**THE PROBLEM:**
Please format every line of text in the data below as a JSON list of strings, one string per line. Skip blank lines and leave the pictures out.

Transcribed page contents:
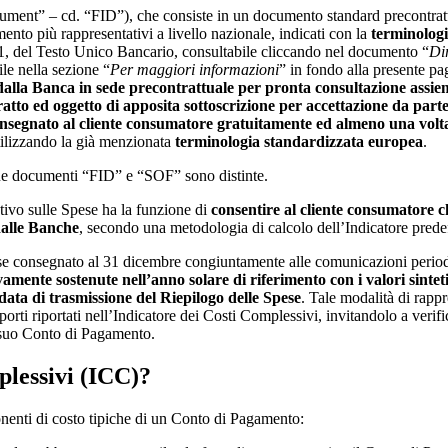
ent” – cd. “FID”), che consiste in un documento standard precontrattual
mento più rappresentativi a livello nazionale, indicati con la
terminolog
, del Testo Unico Bancario, consultabile cliccando nel documento “
Dir
ile nella sezione “
Per maggiori informazioni
” in fondo alla presente pa
dalla Banca
in sede precontrattuale per pronta consultazione assi
atto ed oggetto di apposita sottoscrizione per accettazione da part
nsegnato al cliente consumatore gratuitamente ed almeno una volt
tilizzando la già menzionata
terminologia standardizzata europea
.
due documenti “FID” e “SOF” sono distinte.
ivo sulle Spese ha la funzione di
consentire al cliente consumatore c
dalle Banche
, secondo una metodologia di calcolo dell’Indicatore predef
ese consegnato al 31 dicembre congiuntamente alle comunicazioni perio
tivamente sostenute nell’anno solare di riferimento con i valori sint
ata di trasmissione del Riepilogo delle Spese
. Tale modalità di rapp
mporti riportati nell’Indicatore dei Costi Complessivi, invitandolo a verifi
l suo Conto di Pagamento.
plessivi (ICC)?
enti di costo tipiche di un Conto di Pagamento:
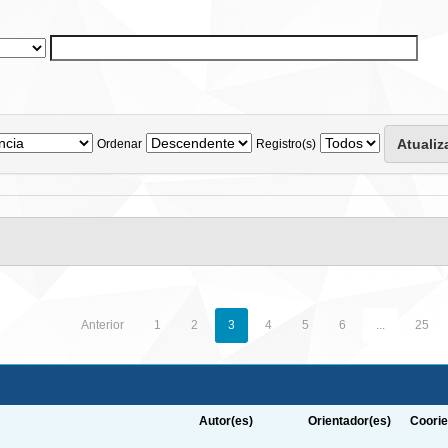
Ordenar
Registro(s)
Anterior
1
2
3
4
5
6
...
25
Autor(es)
Orientador(es)
Coorie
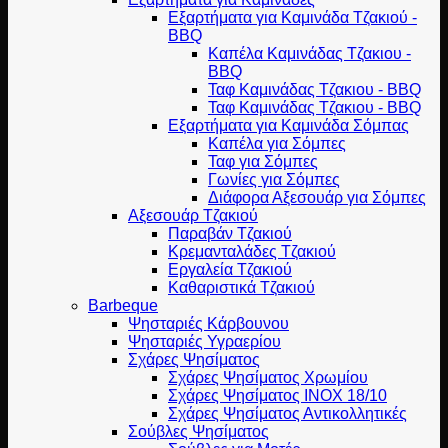
Εξαρτήματα για Καμινάδα Τζακιού -
BBQ
Καπέλα Καμινάδας Τζακιου -
BBQ
Ταφ Καμινάδας Τζακιου - BBQ
Ταφ Καμινάδας Τζακιου - BBQ
Εξαρτήματα για Καμινάδα Σόμπας
Καπέλα για Σόμπες
Ταφ για Σόμπες
Γωνίες για Σόμπες
Διάφορα Αξεσουάρ για Σόμπες
Αξεσουάρ Τζακιού
Παραβάν Τζακιού
Κρεμανταλάδες Τζακιού
Εργαλεία Τζακιού
Καθαριστικά Τζακιού
Barbeque
Ψησταριές Κάρβουνου
Ψησταριές Υγραερίου
Σχάρες Ψησίματος
Σχάρες Ψησίματος Χρωμίου
Σχάρες Ψησίματος INOX 18/10
Σχάρες Ψησίματος Αντικολλητικές
Σούβλες Ψησίματος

**FINAL ANSWER:**
[
  "ent” – cd. “FID”), che consiste in un documento standard precontrattual",
  "mento più rappresentativi a livello nazionale, indicati con la",
  "terminolog",
  ", del Testo Unico Bancario, consultabile cliccando nel documento “",
  "Dir",
  "ile nella sezione “",
  "Per maggiori informazioni",
  "” in fondo alla presente pa",
  "dalla Banca",
  "in sede precontrattuale per pronta consultazione assi",
  "atto ed oggetto di apposita sottoscrizione per accettazione da part",
  "nsegnato al cliente consumatore gratuitamente ed almeno una volt",
  "tilizzando la già menzionata",
  "terminologia standardizzata europea",
  ".",
  "due documenti “FID” e “SOF” sono distinte.",
  "ivo sulle Spese ha la funzione di",
  "consentire al cliente consumatore c",
  "dalle Banche",
  ", secondo una metodologia di calcolo dell’Indicatore predef",
  "ese consegnato al 31 dicembre congiuntamente alle comunicazioni perio",
  "tivamente sostenute nell’anno solare di riferimento con i valori sint",
  "ata di trasmissione del Riepilogo delle Spese",
  ". Tale modalità di rapp",
  "mporti riportati nell’Indicatore dei Costi Complessivi, invitandolo a verifi",
  "l suo Conto di Pagamento.",
  "plessivi (ICC)?",
  "enti di costo tipiche di un Conto di Pagamento:",
  "Ordenar",
  "Registro(s)",
  "Anterior",
  "1",
  "2",
  "3",
  "4",
  "5",
  "6",
  "...",
  "25",
  "Autor(es)",
  "Orientador(es)",
  "Coorie",
  "Εξαρτήματα για Καμινάδα Τζακιού -",
  "BBQ",
  "Καπέλα Καμινάδας Τζακιου -",
  "BBQ",
  "Ταφ Καμινάδας Τζακιου - BBQ",
  "Ταφ Καμινάδας Τζακιου - BBQ",
  "Εξαρτήματα για Καμινάδα Σόμπας",
  "Καπέλα για Σόμπες",
  "Ταφ για Σόμπες",
  "Γωνίες για Σόμπες",
  "Διάφορα Αξεσουάρ για Σόμπες",
  "Αξεσουάρ Τζακιού",
  "Παραβάν Τζακιού",
  "Κρεμανταλάδες Τζακιού",
  "Εργαλεία Τζακιού",
  "Καθαριστικά Τζακιού",
  "Barbeque",
  "Ψησταριές Κάρβουνου",
  "Ψησταριές Υγραερίου",
  "Σχάρες Ψησίματος",
  "Σχάρες Ψησίματος Χρωμίου",
  "Σχάρες Ψησίματος INOX 18/10",
  "Σχάρες Ψησίματος Αντικολλητικές",
  "Σούβλες Ψησίματος"
]